MCEI : Quel a été votre parcours avant d'occuper le poste d'attachée de presse du Théâtre du Châtelet ? Avez-vous effectué des stages ?
Anne Marret : Je n'ai pas fait de stage ni d'école de communication. J'ai fait une classe préparatoire puis des études de philosophie et de chinois et je suis arrivée au Théâtre du Châtelet complètement par hasard. J'ai commencé par occuper des postes d'assistante et de remplaçante puis, de fil en aiguille, par le biais de rencontres, je me suis retrouvée ici. Au début, je ne me destinais pas à ce métier, ce n'était ni mon domaine d'études, ni mon univers de prédilection et j'avais même une image biaisée des attachés de presse, que j'associais au métier de RP, toujours entre deux cocktails !
MCEI : Alors justement, quelle est la différence entre un attaché de presse et un "RP" (relations publiques) ?

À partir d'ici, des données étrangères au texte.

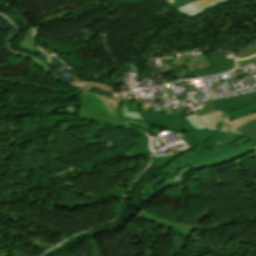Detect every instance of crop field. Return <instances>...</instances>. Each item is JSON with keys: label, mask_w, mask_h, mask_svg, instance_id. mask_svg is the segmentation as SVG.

A. M. : On croit toujours que les attachés de presse ont fait des études de communication, qu'ils sont dans le superficiel, or c'est bien là la différence avec les relations publiques. Aucun des attachés de presse des grandes maisons comme l'Opéra, le Théâtre de la Ville, le Châtelet ou encore le Théâtre des Champs-élysées, n'est passé par une école. Ce sont tous des gens qui ont fait leurs armes sur le terrain et qui ont surtout réussi grâce à leurs rencontres. Il faut donc bien distinguer le marketing de l'information, c'est une autre forme de communication. Or malheureusement, ce métier tend de plus en plus à devenir complémentaire, voire entièrement marketing.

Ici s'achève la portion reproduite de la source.